Lessons from a strike will help the CBC

Canadians experienced a historic event this summer, when their national public broadcaster was effectively silenced from mid-August to mid-October after managers locked out 5,500 on-air, production, technical, and administrative employees.

The lockout was a tactic aimed at weakening the employees' union and extracting deep concessions that would have allowed the hiring of most new employees on temporary contracts. Canadian Broadcasting Corporation (CBC) management framed the denial of service to the Canadian public as collateral damage in the war for "a much more flexible, agile, nimble corporation."
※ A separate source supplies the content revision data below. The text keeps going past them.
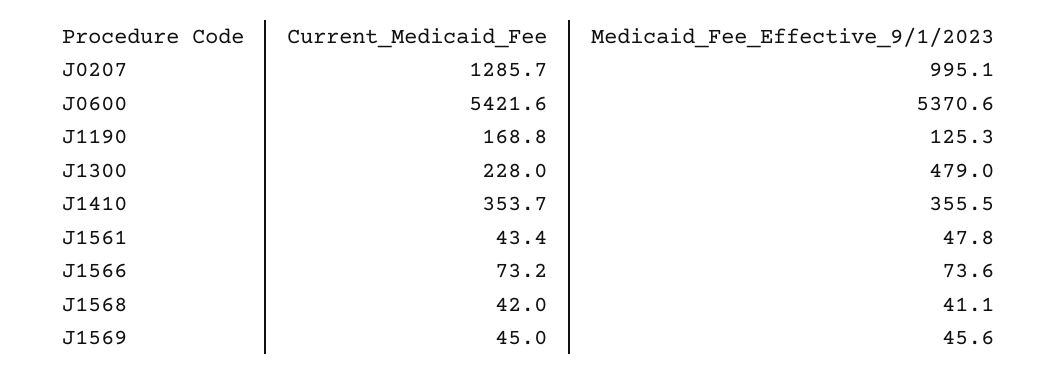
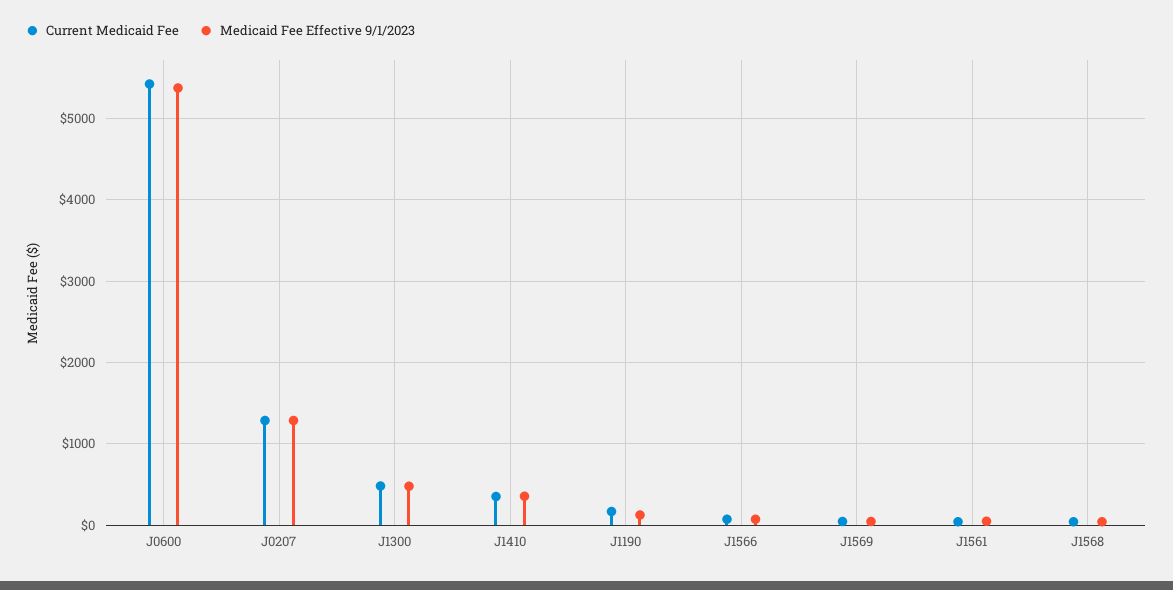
  {
    "Current_Medicaid_Fee": {
      "J0207": 1285.7,
      "J0600": 5421.6,
      "J1190": 168.8,
-     "J1300": 228,
+     "J1300": 500,
      "J1410": 353.7,
      "J1561": 43.4,
      "J1566": 73.2,
      "J1568": 42,
      "J1569": 45
    },
    "Medicaid_Fee_Effective_9/1/2023": {
-     "J0207": 995.1,
+     "J0207": 1300,
      "J0600": 5370.6,
      "J1190": 125.3,
      "J1300": 479,
      "J1410": 355.5,
      "J1561": 47.8,
      "J1566": 73.6,
      "J1568": 41.1,
      "J1569": 45.6
    }
  }

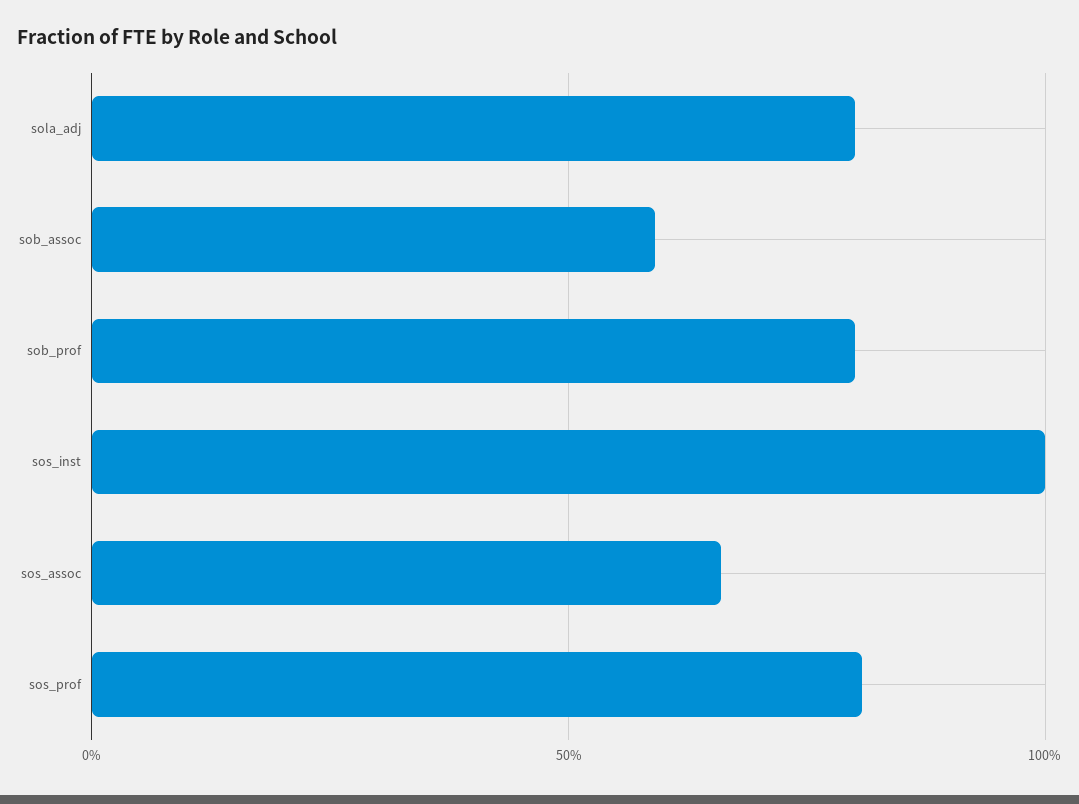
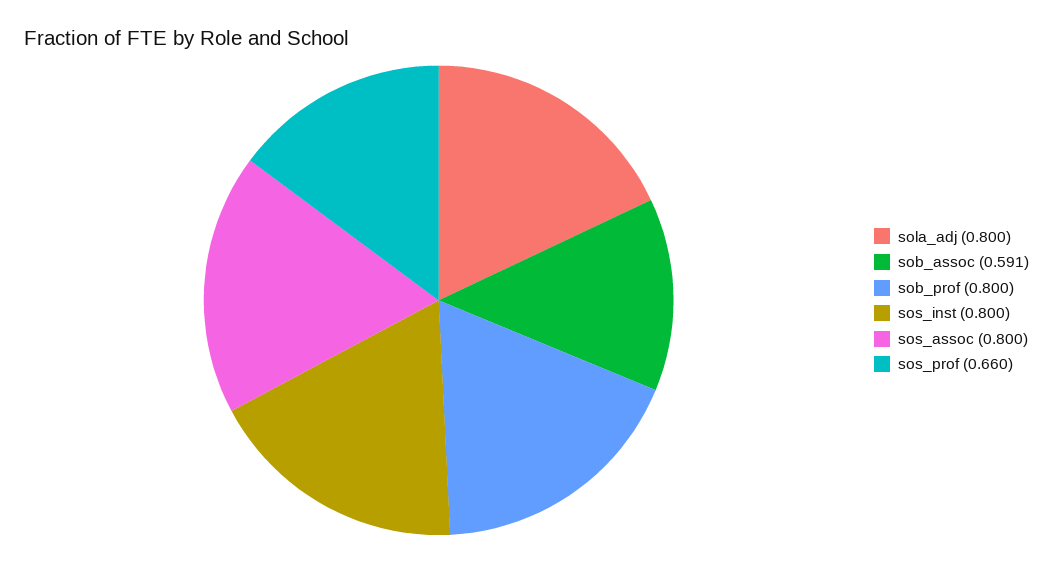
  {
    "sola_adj": 0.8,
    "sob_assoc": 0.591,
    "sob_prof": 0.8,
-   "sos_inst": 1,
+   "sos_inst": 0.8,
-   "sos_assoc": 0.65,
+   "sos_assoc": 0.8,
-   "sos_prof": 0.8
+   "sos_prof": 0.66
  }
It turned out to be a hard sell, and one that loyal CBC audiences were unwilling to accept. They lamented the absence of their public broadcaster during the devastation of hurricane Katrina, during the removal of Israeli settlers from Palestinian territories, and during the return of their parliament after the summer break. They missed the everyday connection that CBC programming provides to their communities, their country, and their world. So they signed petitions and wrote letters to the president of the CBC, Prime Minister Paul Martin, and members of parliament, to demand the return of the CBC.
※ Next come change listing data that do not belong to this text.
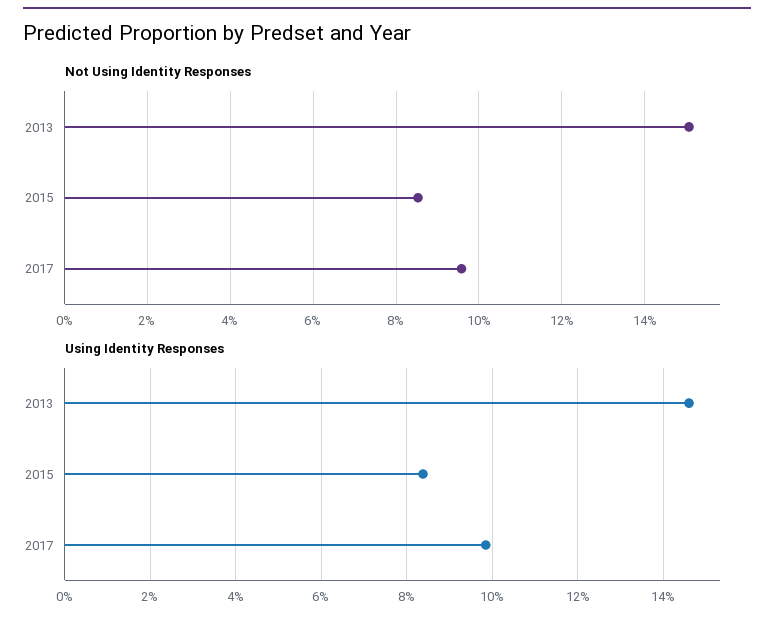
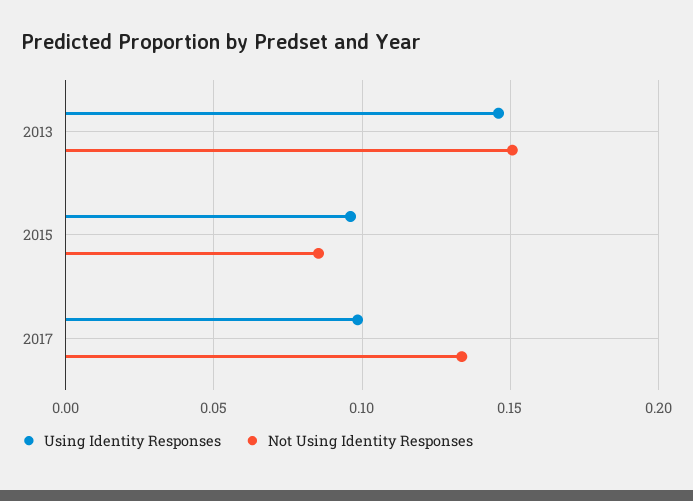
  {
    "Not Using Identity Responses": {
      "2013": 0.15,
      "2015": 0.086,
-     "2017": 0.096
+     "2017": 0.135
    },
    "Using Identity Responses": {
      "2013": 0.146,
-     "2015": 0.084,
+     "2015": 0.095,
      "2017": 0.098
    }
  }

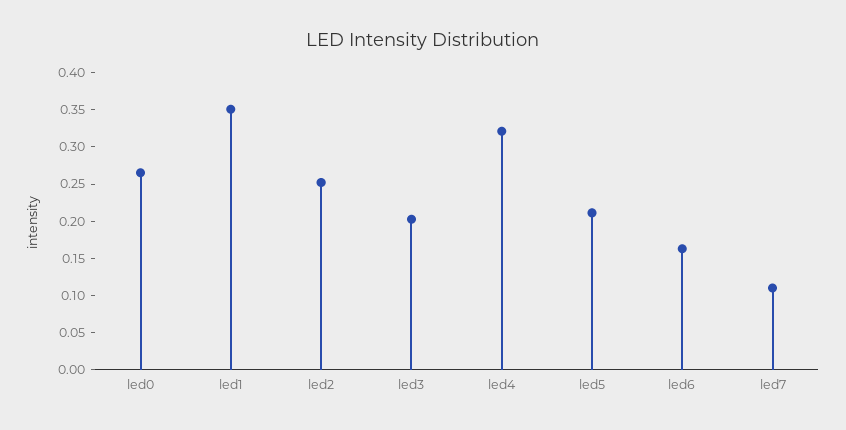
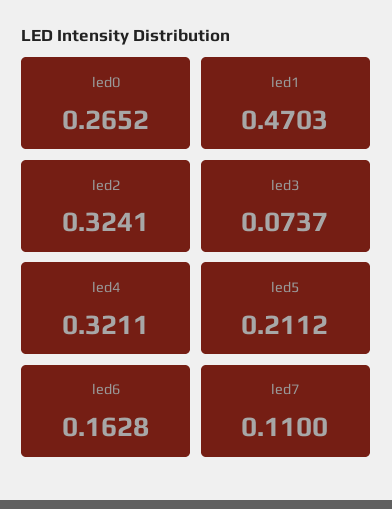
  {
    "led0": 0.2652,
-   "led1": 0.35,
+   "led1": 0.4703,
-   "led2": 0.25,
+   "led2": 0.3241,
-   "led3": 0.2,
+   "led3": 0.0737,
    "led4": 0.3211,
    "led5": 0.2112,
    "led6": 0.1628,
    "led7": 0.11
  }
At the same time, locked-out CBC workers in all parts of the country responded to their circumstances with creativity and commitment to their calling. They organized public events; produced alternative broadcasts and podcasts; and developed websites, blogs, and advertisements. In innovative ways CBC workers maintained everyday contact with each other and the Canadian public.

After nearly two decades of budget and program cuts, the lockout of 2005 could have dealt a death blow to the CBC. Instead, the lockout unleashed an outpouring of support for independent and high-quality programming that is free of commercial constraints. In fact, there was such an outcry against the actions by senior management that the team at the top was called before the parliamentary committee responsible for the CBC at the end of October and condemned by members of all four political parties.
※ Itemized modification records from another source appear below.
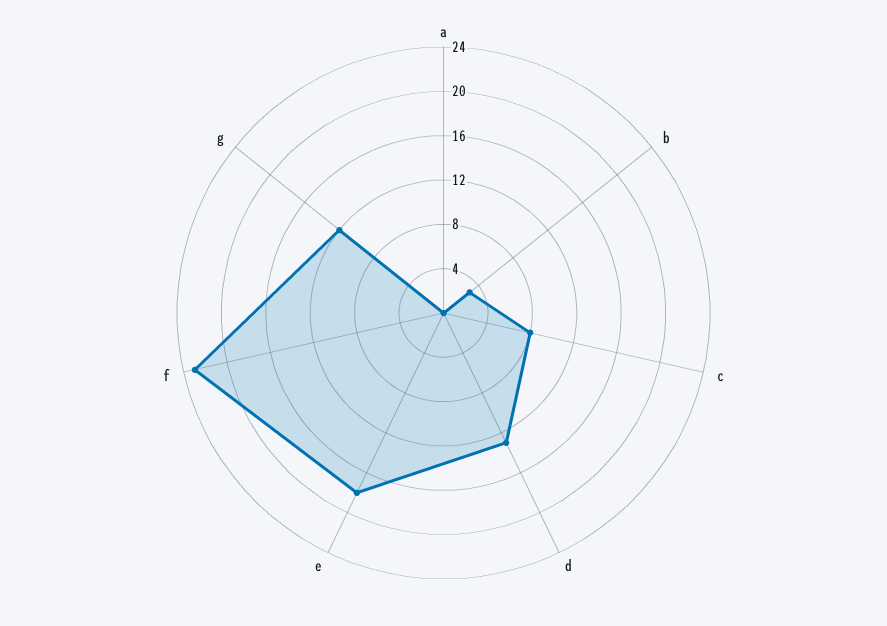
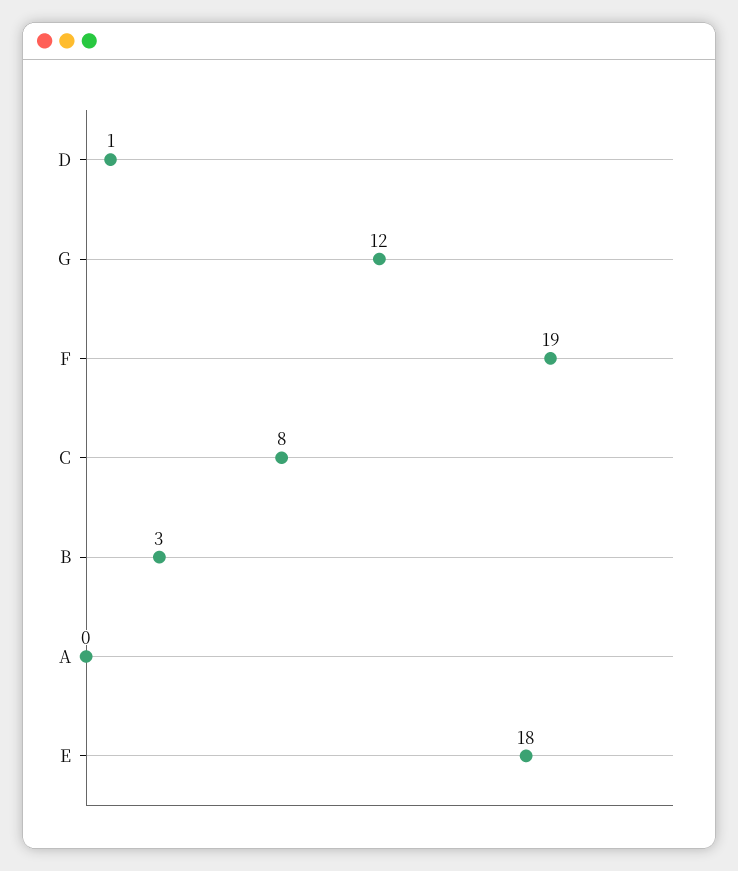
  {
    "a": 0,
    "b": 3,
    "c": 8,
-   "d": 13,
+   "d": 1,
    "e": 18,
-   "f": 23,
+   "f": 19,
    "g": 12
  }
The CBC's relationship to the government is complex. It relies upon a set amount of federal funding each year, and its president and board of directors are named by the government. The CBC, however, maintains an arm's-length relationship from the government as a public, and not a state, broadcaster.

Prior to the lockout, the CBC had been low on the country's political radar for many years. That is perhaps why CBC senior managers wrongly assumed that no one would much care when they turned off programming during the "low-ratings" summer season. Employees and CBC audiences managed to make a silk purse out of a sow's ear: They showed that they have more imagination and commitment when it comes to public broadcasting than the CBC's current stewards. And their enthusiasm has caught on among politicians of every political stripe, including a conservative member of Parliament who unexpectedly proclaimed his party's commitment to public broadcasting while holding up a bundle of petitions from his rural Ontario district.

The lockout ended without CBC management winning the major concession it sought. Employees held firm on the principle that a permanent workforce, where ongoing jobs are performed by ongoing employees, is the way to ensure high- quality public broadcasting. Near the end of the lockout, Canada's labour minister, Joe Fontana, told reporters that his Liberal government wants "long-term, permanent jobs for all of our citizens."

CBC employees are back to making programs with a renewed sense of unity. Many are seeking a change to the bottom-line culture that has made the CBC a difficult place to work. They want their commitment to public service respected.

For that to happen, the federal government will have to stop pretending that its arm's-length relationship with the CBC justifies malignant neglect of Canada's largest public cultural institution. Ottawa will need to send out the message that it wants an independent broadcaster that is relevant and responsive to the diversity that is Canada. It will need to devote some additional ongoing funding to undo the damage created by the cuts of the past decade and to make more local programming possible. And it will need to make sure its appointed leaders are up to - and committed to - those tasks.

Lise Lareau is national president of the Canadian Media Guild, the union that represents 5,500 employees at the CBC.